Given text:
Freeze and Resume execution
Brian Kelley
bkelley at wi.mit.edu
Thu May 20 12:27:15 EDT 2004
Miki Tebeka wrote:
> Hello All,
>
> I'm looking for a way to "yield" an exception.
>
> Background: I'm writing a hardware simulator. I have an output buffer
> and need to freeze when it's full and then when called again to resume
> execution from the point where it stopped.
>
> Currently all I can think of is to use a class and save the state when
> throwing an exception. However this required manual book keeping of the
> current state (and it is complicated).
>
> I'd like to use generators but can't see any "nice" way of doing it.
> What I'd like it to throw an exception when the buffer is full and then
> next time the generator is called to continue execution as after a
> "yield".
I'm not sure if this helps or not, but as Peter was saying, throwing an
exception is counter to resuming a state machine as raising an exception
will halt execution.
You can however, yield exceptions through a generator, not raise them.
I do this occasionally in threaded GUI work. Here is a simple
micro-thread inspired interrupt. Note however, that the exception is
syntactic sugar, you can (and maybe should) use your own class for
managing your simulated hardware interrupts.
def work(res, length=10):
while 1:
if len(res) > length:
# oops, need an interrupt to handle the
# global state, the buffer is full
yield ValueError("length > %s"%length)
else:
res.append(1)
l = []
g = iter(work(l, 10))
while 1:
# work until an interrupt
err = g.next()
try:
raise err
except ValueError:
print "clearing the list"
del l[0:10]
>
> Is this possible?
> Can you recommend a good way of doing this? Any state machine?
>
> Thanks.
> Bye.
> --
> -------------------------------------------------------------------------
> Miki Tebeka <miki.tebeka at zoran.com>
> http://www.cs.bgu.ac.il/~tebeka
> The only difference between children and adults is the price of the toys.

Source information:

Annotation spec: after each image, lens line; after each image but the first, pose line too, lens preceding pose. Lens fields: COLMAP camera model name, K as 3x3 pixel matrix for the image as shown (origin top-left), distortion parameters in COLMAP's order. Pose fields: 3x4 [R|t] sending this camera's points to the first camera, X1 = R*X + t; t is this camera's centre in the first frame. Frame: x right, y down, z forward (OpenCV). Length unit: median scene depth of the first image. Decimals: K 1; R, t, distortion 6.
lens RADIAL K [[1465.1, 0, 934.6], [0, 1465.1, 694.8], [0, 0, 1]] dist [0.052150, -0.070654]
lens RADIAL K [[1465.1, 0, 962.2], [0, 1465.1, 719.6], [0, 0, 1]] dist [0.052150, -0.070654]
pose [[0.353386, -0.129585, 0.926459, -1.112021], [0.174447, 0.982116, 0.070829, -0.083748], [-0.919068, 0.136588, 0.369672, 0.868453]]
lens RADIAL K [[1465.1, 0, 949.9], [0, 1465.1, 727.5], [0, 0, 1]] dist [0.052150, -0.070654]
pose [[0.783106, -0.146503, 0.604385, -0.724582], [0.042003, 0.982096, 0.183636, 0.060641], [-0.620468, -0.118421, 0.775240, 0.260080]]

Required action: In the freeze-and-resume text, according to Brian Kelley, why does throwing an exception work against resuming a state machine?

Task output: Raising an exception halts execution.